É claro que qualquer outro wiha presente em festas numa corte agni seria visto como um animalzinho exótico, mas Feoras Drava, seu pai adotivo, não havia feito questão de minimizar qualquer impacto. Providenciou tudo para que se vestisse como uma rainha, não esquecendo sua coroa. 

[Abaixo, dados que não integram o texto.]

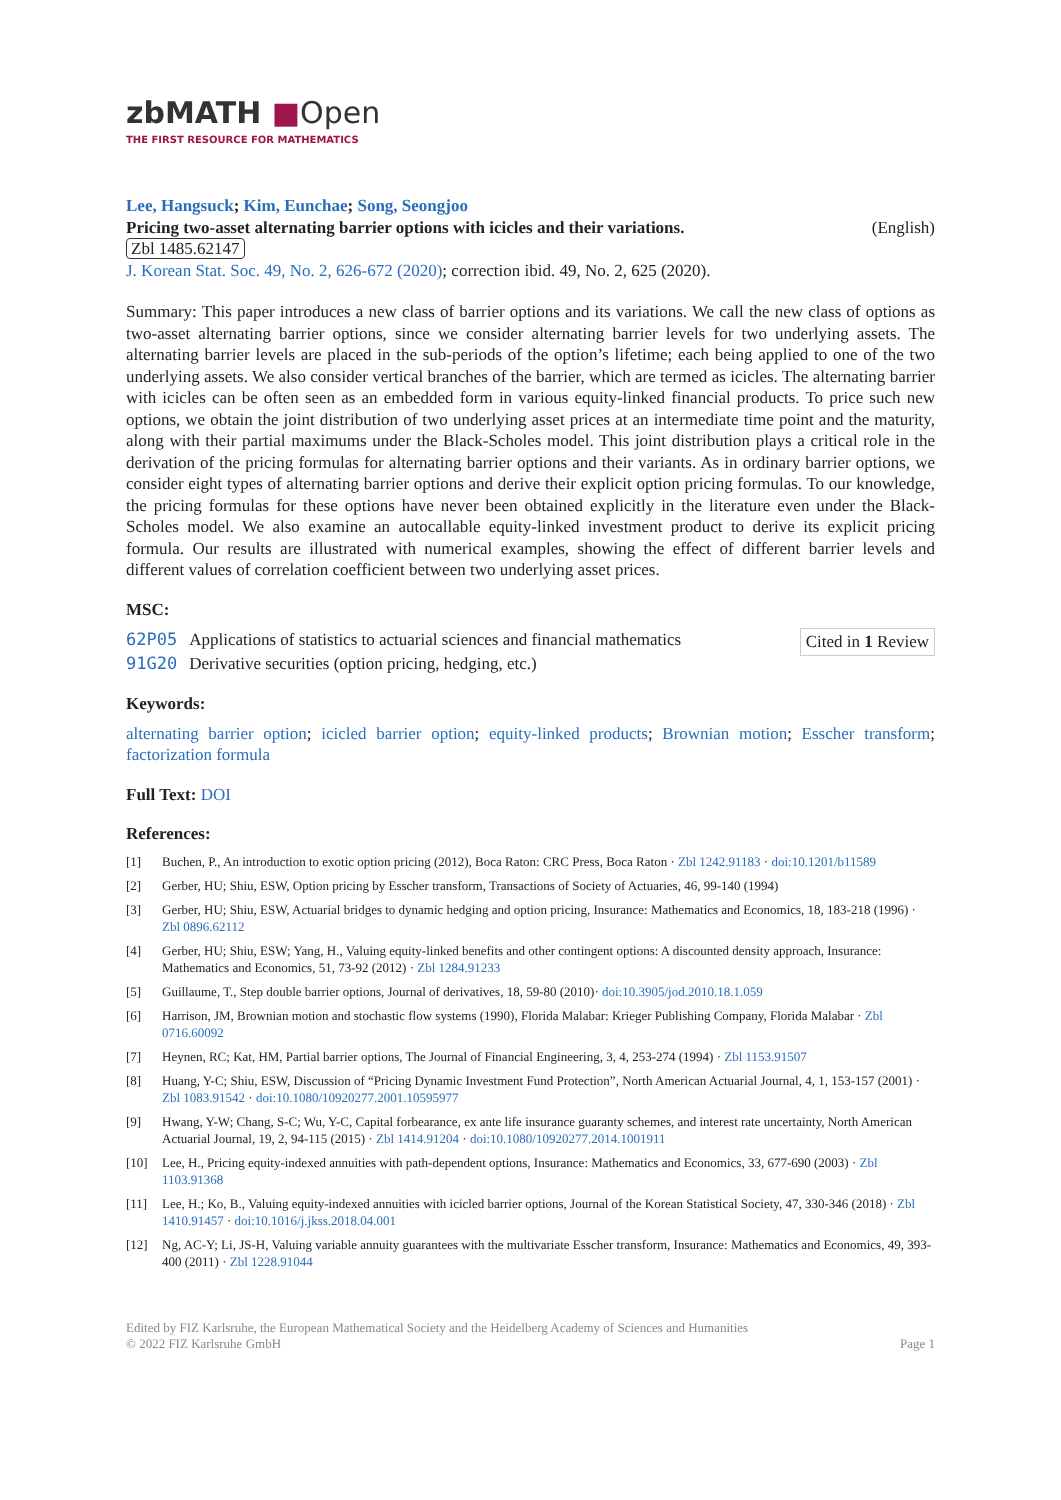zbMATH ■Open
THE FIRST RESOURCE FOR MATHEMATICS
Lee, Hangsuck; Kim, Eunchae; Song, Seongjoo
Pricing two-asset alternating barrier options with icicles and their variations. (English)
Zbl 1485.62147
J. Korean Stat. Soc. 49, No. 2, 626-672 (2020); correction ibid. 49, No. 2, 625 (2020).
Summary: This paper introduces a new class of barrier options and its variations. We call the new class of options as two-asset alternating barrier options, since we consider alternating barrier levels for two underlying assets. The alternating barrier levels are placed in the sub-periods of the option’s lifetime; each being applied to one of the two underlying assets. We also consider vertical branches of the barrier, which are termed as icicles. The alternating barrier with icicles can be often seen as an embedded form in various equity-linked financial products. To price such new options, we obtain the joint distribution of two underlying asset prices at an intermediate time point and the maturity, along with their partial maximums under the Black-Scholes model. This joint distribution plays a critical role in the derivation of the pricing formulas for alternating barrier options and their variants. As in ordinary barrier options, we consider eight types of alternating barrier options and derive their explicit option pricing formulas. To our knowledge, the pricing formulas for these options have never been obtained explicitly in the literature even under the Black-Scholes model. We also examine an autocallable equity-linked investment product to derive its explicit pricing formula. Our results are illustrated with numerical examples, showing the effect of different barrier levels and different values of correlation coefficient between two underlying asset prices.
MSC:
| 62P05 | Applications of statistics to actuarial sciences and financial mathematics |
| 91G20 | Derivative securities (option pricing, hedging, etc.) |
Cited in 1 Review
Keywords:
alternating barrier option; icicled barrier option; equity-linked products; Brownian motion; Esscher transform; factorization formula
Full Text: DOI
References:
[1] Buchen, P., An introduction to exotic option pricing (2012), Boca Raton: CRC Press, Boca Raton · Zbl 1242.91183 · doi:10.1201/b11589
[2] Gerber, HU; Shiu, ESW, Option pricing by Esscher transform, Transactions of Society of Actuaries, 46, 99-140 (1994)
[3] Gerber, HU; Shiu, ESW, Actuarial bridges to dynamic hedging and option pricing, Insurance: Mathematics and Economics, 18, 183-218 (1996) · Zbl 0896.62112
[4] Gerber, HU; Shiu, ESW; Yang, H., Valuing equity-linked benefits and other contingent options: A discounted density approach, Insurance: Mathematics and Economics, 51, 73-92 (2012) · Zbl 1284.91233
[5] Guillaume, T., Step double barrier options, Journal of derivatives, 18, 59-80 (2010)· doi:10.3905/jod.2010.18.1.059
[6] Harrison, JM, Brownian motion and stochastic flow systems (1990), Florida Malabar: Krieger Publishing Company, Florida Malabar · Zbl 0716.60092
[7] Heynen, RC; Kat, HM, Partial barrier options, The Journal of Financial Engineering, 3, 4, 253-274 (1994) · Zbl 1153.91507
[8] Huang, Y-C; Shiu, ESW, Discussion of “Pricing Dynamic Investment Fund Protection”, North American Actuarial Journal, 4, 1, 153-157 (2001) · Zbl 1083.91542 · doi:10.1080/10920277.2001.10595977
[9] Hwang, Y-W; Chang, S-C; Wu, Y-C, Capital forbearance, ex ante life insurance guaranty schemes, and interest rate uncertainty, North American Actuarial Journal, 19, 2, 94-115 (2015) · Zbl 1414.91204 · doi:10.1080/10920277.2014.1001911
[10] Lee, H., Pricing equity-indexed annuities with path-dependent options, Insurance: Mathematics and Economics, 33, 677-690 (2003) · Zbl 1103.91368
[11] Lee, H.; Ko, B., Valuing equity-indexed annuities with icicled barrier options, Journal of the Korean Statistical Society, 47, 330-346 (2018) · Zbl 1410.91457 · doi:10.1016/j.jkss.2018.04.001
[12] Ng, AC-Y; Li, JS-H, Valuing variable annuity guarantees with the multivariate Esscher transform, Insurance: Mathematics and Economics, 49, 393-400 (2011) · Zbl 1228.91044
Edited by FIZ Karlsruhe, the European Mathematical Society and the Heidelberg Academy of Sciences and Humanities
© 2022 FIZ Karlsruhe GmbH
Page 1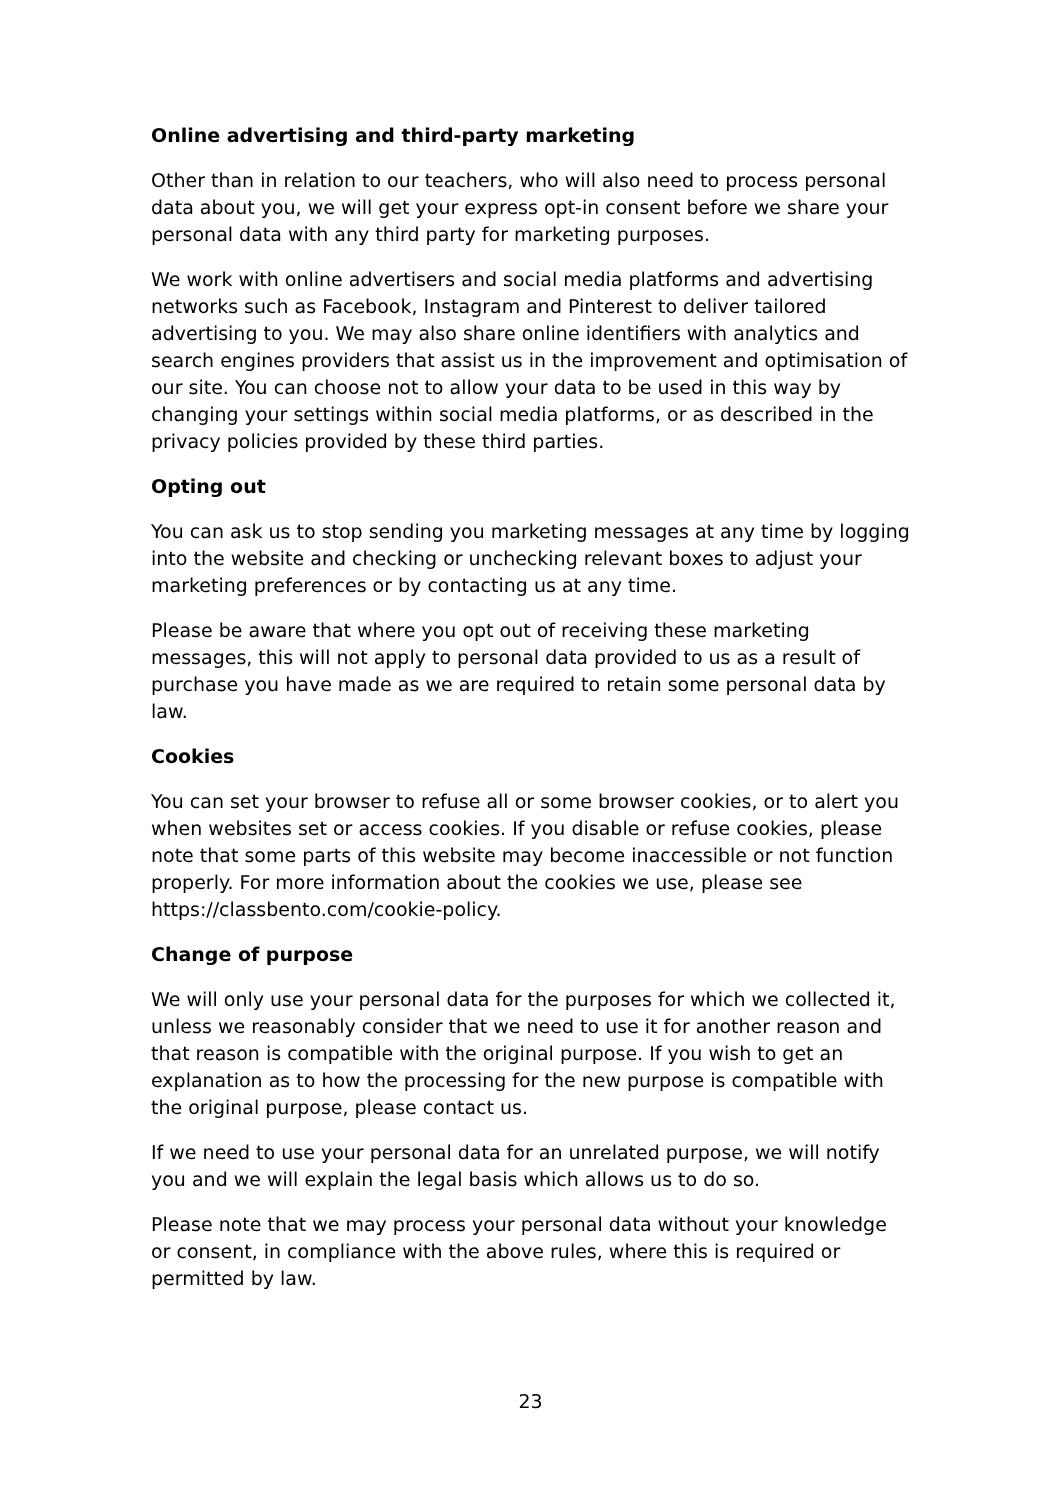Online advertising and third-party marketing
Other than in relation to our teachers, who will also need to process personal data about you, we will get your express opt-in consent before we share your personal data with any third party for marketing purposes.
We work with online advertisers and social media platforms and advertising networks such as Facebook, Instagram and Pinterest to deliver tailored advertising to you. We may also share online identifiers with analytics and search engines providers that assist us in the improvement and optimisation of our site. You can choose not to allow your data to be used in this way by changing your settings within social media platforms, or as described in the privacy policies provided by these third parties.
Opting out
You can ask us to stop sending you marketing messages at any time by logging into the website and checking or unchecking relevant boxes to adjust your marketing preferences or by contacting us at any time.
Please be aware that where you opt out of receiving these marketing messages, this will not apply to personal data provided to us as a result of purchase you have made as we are required to retain some personal data by law.
Cookies
You can set your browser to refuse all or some browser cookies, or to alert you when websites set or access cookies. If you disable or refuse cookies, please note that some parts of this website may become inaccessible or not function properly. For more information about the cookies we use, please see https://classbento.com/cookie-policy.
Change of purpose
We will only use your personal data for the purposes for which we collected it, unless we reasonably consider that we need to use it for another reason and that reason is compatible with the original purpose. If you wish to get an explanation as to how the processing for the new purpose is compatible with the original purpose, please contact us.
If we need to use your personal data for an unrelated purpose, we will notify you and we will explain the legal basis which allows us to do so.
Please note that we may process your personal data without your knowledge or consent, in compliance with the above rules, where this is required or permitted by law.
23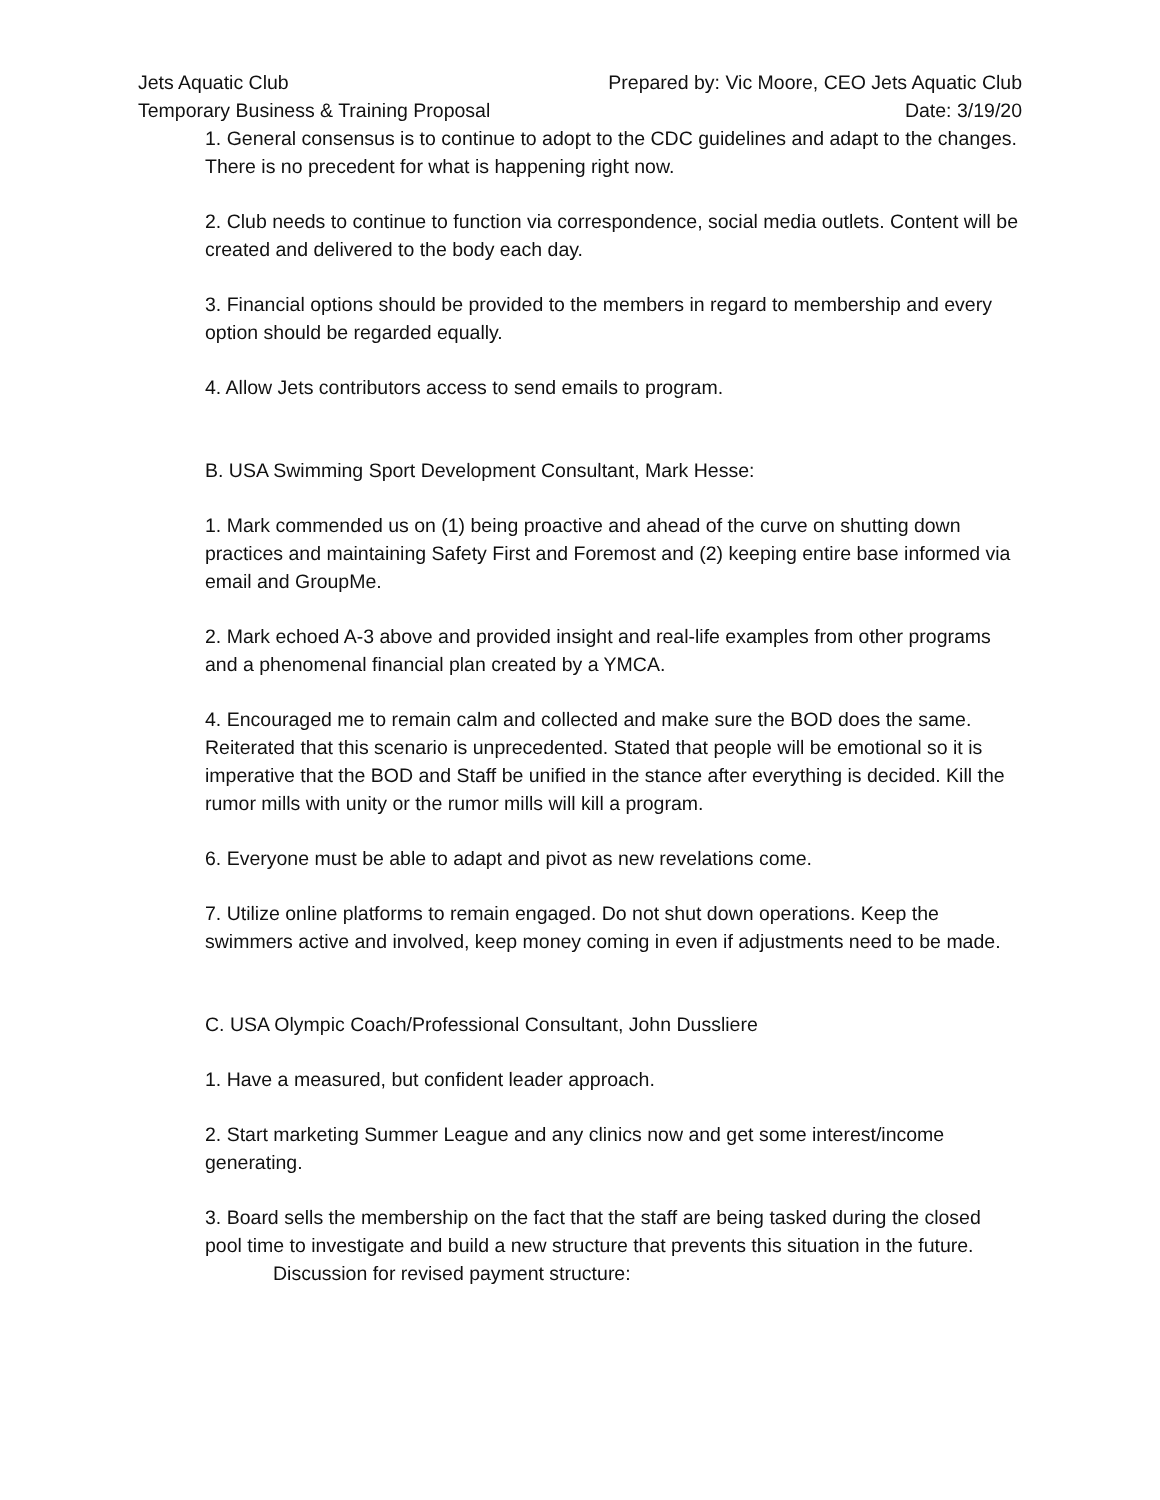Jets Aquatic Club
Temporary Business & Training Proposal
Prepared by: Vic Moore, CEO Jets Aquatic Club
Date: 3/19/20
1. General consensus is to continue to adopt to the CDC guidelines and adapt to the changes. There is no precedent for what is happening right now.
2. Club needs to continue to function via correspondence, social media outlets. Content will be created and delivered to the body each day.
3. Financial options should be provided to the members in regard to membership and every option should be regarded equally.
4. Allow Jets contributors access to send emails to program.
B. USA Swimming Sport Development Consultant, Mark Hesse:
1. Mark commended us on (1) being proactive and ahead of the curve on shutting down practices and maintaining Safety First and Foremost and (2) keeping entire base informed via email and GroupMe.
2. Mark echoed A-3 above and provided insight and real-life examples from other programs and a phenomenal financial plan created by a YMCA.
4. Encouraged me to remain calm and collected and make sure the BOD does the same. Reiterated that this scenario is unprecedented. Stated that people will be emotional so it is imperative that the BOD and Staff be unified in the stance after everything is decided. Kill the rumor mills with unity or the rumor mills will kill a program.
6. Everyone must be able to adapt and pivot as new revelations come.
7. Utilize online platforms to remain engaged. Do not shut down operations. Keep the swimmers active and involved, keep money coming in even if adjustments need to be made.
C. USA Olympic Coach/Professional Consultant, John Dussliere
1. Have a measured, but confident leader approach.
2. Start marketing Summer League and any clinics now and get some interest/income generating.
3. Board sells the membership on the fact that the staff are being tasked during the closed pool time to investigate and build a new structure that prevents this situation in the future.
Discussion for revised payment structure:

A máscara de ouro que usava era pesada e cobria-lhe a parte superior do rosto, intrincada de arabescos se revolvendo do centro em direção às pontas, numa figura que lembrava o sol, maior e em destaque em meio a pequenas outras curvas e ondas decorativas. Cada um dos raios laterais e da parte de cima seguia para fora, estendendo-se para além do plano de sua face, despontando por pelo menos um palmo de comprimento além dos cabelos como diversas lanças de luz. Não era uma coincidência que aquele acessório lembrasse algumas das representações da Deusa Primordial, chamada Una pelos mortais que jamais seriam capazes de pronunciar seu verdadeiro nome.

 Feoras havia dito a ela momentos antes de Maegan deixar para trás Vesi, a capital Wiha onde morava desde os 10 anos, que não se deixasse intimidar. 

 Era bem sabido que os Quatro Domínios, apesar de logisticamente interdependentes, não se misturavam socialmente. Cada um sentia-se superior aos outros por motivos diferentes e convenientes para seus próprios objetivos, inferiorizando os demais na mesma medida. 

O povo agni era claramente preferido pela Deusa Una, uma vez que o fogo que guiava aquelas terras era o mais próximo da Luz da Primeira Deusa, a Mãe. Os wiha não podiam ser menos que os melhores se o elemento que os regia era essencial a todos, compunha todas as coisas em grandes ou pequenas escalas.  Mas os midiri reivindicavam esse lugar de vantagem porque obviamente a terra fornecia o alimento, o espaço, a vida, e assim por diante. A lista de razões era infinita para cada um deles, cada qual com sua própria perspectiva. Essa memória social criada e enraizada em cada parte do território havia garantido, quase que na totalidade, espaços muito bem definidos e ocupados sistematicamente, também orientando de maneira rígida a gama de tarefas cumpridas por cada um dos povos.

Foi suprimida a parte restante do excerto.